Mardi, en fin d'après-midi, Josep Borrell avait la mine des mauvais jours. Le diplomate en chef de l'Union européenne venait de passer la journée à négocier avec les vingt-sept ministres des Affaires étrangères du continent afin de trouver une position commune sur le conflit israélo-palestinien. Une réunion "d'urgence", tenue dix jours après le début des bombardements israéliens sur Gaza, en réponse aux milliers de roquettes qui s'abattent sur l'État hébreu.
La Hongrie, ennemie de l'unité européenne
Le texte issu de cette réunion, consensuel s'il en est, condamne "les attaques de roquettes du Hamas" et soutient "totalement le droit d'Israël à se défendre", même si "cela doit être fait de façon proportionnée et en respectant le droit humanitaire international". Bref, pas de quoi bouleverser le jeu diplomatique mondial. Pourtant, le trublion hongrois a refusé de s'associer à cette déclaration, empêchant l'UE de s'exprimer à l'unisson. "Honnêtement, j'ai du mal à comprendre comment on peut ne pas être d'accord avec ce qui a été écrit", s'est désolé Josep Borrell devant les caméras. En faisant jeu à part, Budapest montre une nouvelle fois sa singularité, et entretient la paralysie européenne.
"La Hongrie se sert de la situation pour faire une déclaration de principes et montrer son opposition aux interférences de l'Europe dans les affaires internes d'autres pays, pose Yves Bertoncini, président du Mouvement européen - France et ancien diplomate. Le gouvernement hongrois parle en réalité de lui-même dans ce dossier, lui qui refuse les leçons de morale européennes sur sa gestion interne. Il en profite aussi pour rappeler son pouvoir de blocage des instances de l'UE."
En matière d'Affaires étrangères, comme de Défense, toute décision européenne doit être prise à l'unanimité des Vingt-Sept. Un impératif extrêmement complexe, qui sème retards et zizanie sur le continent, paralysé sur la scène internationale. "L'Europe peine déjà à s'entendre sur les problèmes à sa frontière, que ce soit en Turquie ou en Biélorussie, alors le conflit israélo-palestinien, c'est l'Everest en espadrilles !", analyse Yves Bertoncini.

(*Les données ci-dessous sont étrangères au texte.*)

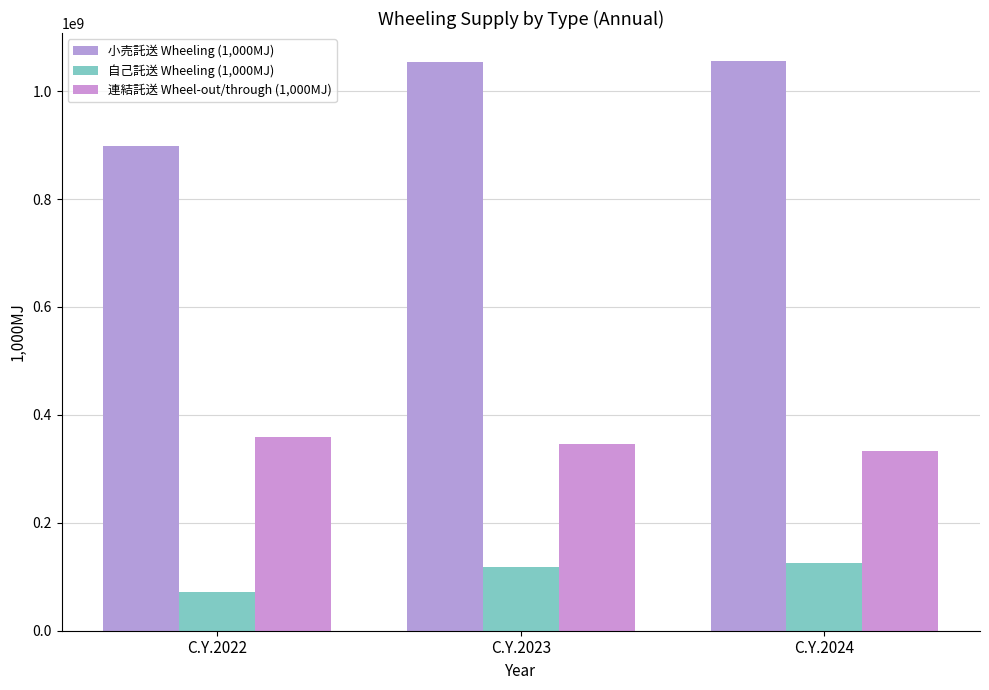

Count the number of data series in this chart.

3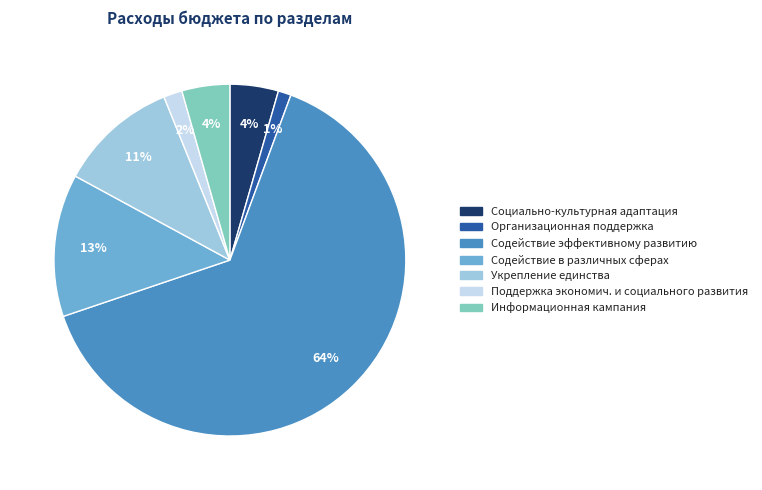

To the nearest percent, what is the average slice percentage?

14%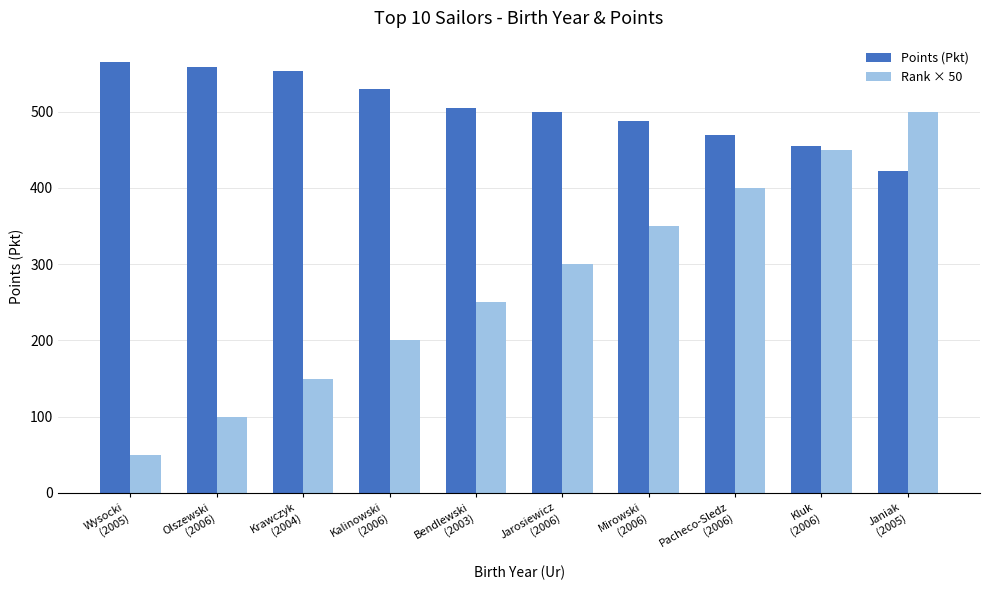

Which series changed the most between Bendlewski
(2003) and Pacheco-Sledz
(2006)?

Rank × 50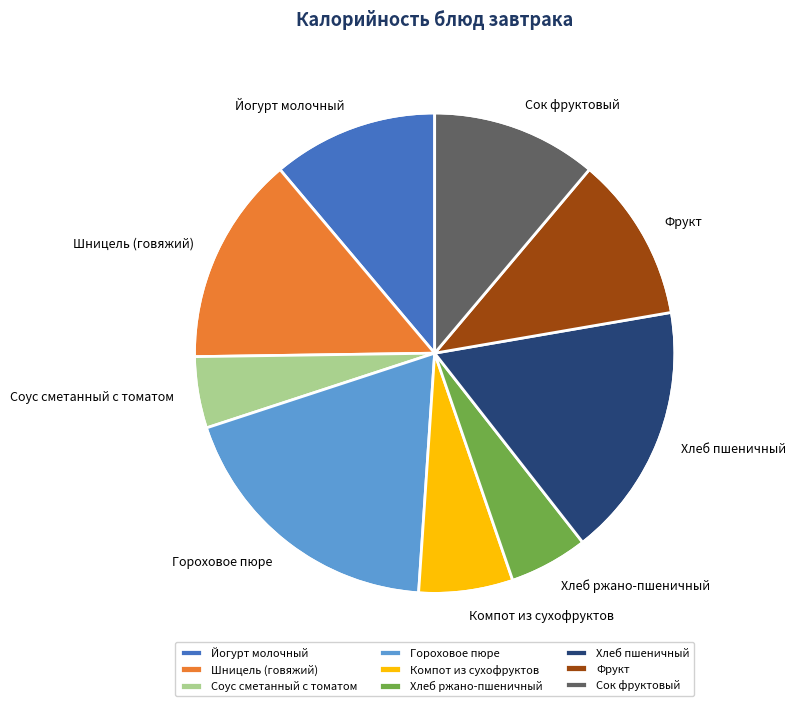

What is the ratio of the value at Фрукт to the value at Компот из сухофруктов?

1.8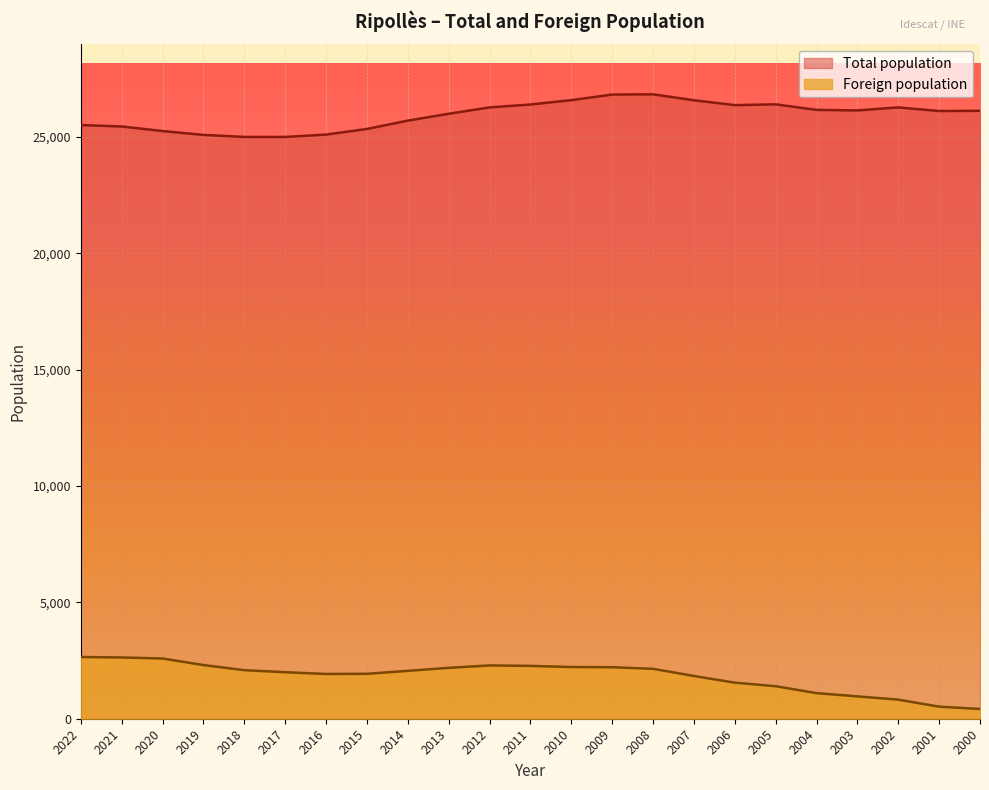

Reading left to right, transcribe all the data shown in this chart.

Total population: 2022=25510	2021=25449	2020=25253	2019=25087	2018=25000	2017=24999	2016=25101	2015=25342	2014=25700	2013=25995	2012=26268	2011=26393	2010=26580	2009=26821	2008=26831	2007=26576	2006=26366	2005=26400	2004=26162	2003=26138	2002=26268	2001=26113	2000=26121
Foreign population: 2022=2652	2021=2633	2020=2587	2019=2307	2018=2086	2017=1999	2016=1923	2015=1930	2014=2057	2013=2186	2012=2290	2011=2270	2010=2221	2009=2213	2008=2145	2007=1837	2006=1550	2005=1397	2004=1100	2003=960	2002=820	2001=519	2000=419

Malgré la volonté de certains dirigeants, dont Emmanuel Macron, d'une "Europe puissance", capable de parler d'une seule voix sur la scène internationale, la crise au Proche-Orient vient surtout rappeler les divisions du continent sur la question. En Autriche ou en République tchèque, on hisse le drapeau israélien en plein conflit afin de montrer son soutien indéfectible à l'État hébreu. Le Premier ministre hongrois Viktor Orban, lui, en profite pour afficher sa proximité avec son homologue israélien Benyamin Netanyahou. En Espagne ou en Irlande, des marées humaines défilent pour réclamer l'arrêt des bombardements contre les populations palestiniennes. Résultat, l'Europe, partenaire historique des négociations de paix, en est réduite au rôle d'observateur impuissant.
"Sur la crise au Proche-Orient, l'Europe n'est pas muette, mais elle est inaudible", précise Yves Bertoncini. Les deux têtes de l'UE, le président du Conseil Charles Michel et la présidente de la Commission Ursula von der Leyen, qui d'ordinaire jouent des coudes pour incarner l'Europe, ne se bousculent pas pour donner une voix à l'UE dans ce dossier. "Il faut toutefois souligner qu'au niveau extérieur, c'est surtout Washington qui était attendu en tant que médiateur et a beaucoup déçu par son absence", poursuit Yves Bertoncini.
Face aux blocages européens, la France tente désormais de faire cavalier seul et a déposé une résolution de cessez-le-feu au Conseil de sécurité de l'ONU. La manoeuvre, discutée avec l'Egypte et la Jordanie, a surpris l'administration américaine, qui devrait accepter de mettre une pression supplémentaire sur Israël pour arrêter les hostilités. Une seule chose est sûre, le chemin du retour au calme ne passera pas par Bruxelles.